## WORK INSTRUCTION
Please take the records that follow and repeat exactly the lines starting with the line with "376 10 401.70" and going on through the line with "377 52 101.55".

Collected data
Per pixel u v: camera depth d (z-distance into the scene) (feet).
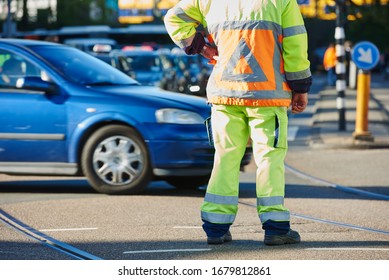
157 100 62.54
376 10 401.70
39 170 63.26
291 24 42.37
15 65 64.64
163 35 346.74
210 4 43.57
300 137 112.78
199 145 61.52
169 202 59.41
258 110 42.73
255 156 43.45
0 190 65.92
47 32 334.65
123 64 142.00
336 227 49.98
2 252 42.75
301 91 42.93
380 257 41.29
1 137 63.41
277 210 43.45
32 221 51.37
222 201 43.93
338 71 118.42
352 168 81.20
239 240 45.34
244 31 42.57
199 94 180.04
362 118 102.53
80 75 64.69
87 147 62.59
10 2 206.39
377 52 101.55
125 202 59.26
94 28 340.18
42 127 62.90
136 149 62.28
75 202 59.16
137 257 41.52
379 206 58.59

## ANSWER BELOW
376 10 401.70
39 170 63.26
291 24 42.37
15 65 64.64
163 35 346.74
210 4 43.57
300 137 112.78
199 145 61.52
169 202 59.41
258 110 42.73
255 156 43.45
0 190 65.92
47 32 334.65
123 64 142.00
336 227 49.98
2 252 42.75
301 91 42.93
380 257 41.29
1 137 63.41
277 210 43.45
32 221 51.37
222 201 43.93
338 71 118.42
352 168 81.20
239 240 45.34
244 31 42.57
199 94 180.04
362 118 102.53
80 75 64.69
87 147 62.59
10 2 206.39
377 52 101.55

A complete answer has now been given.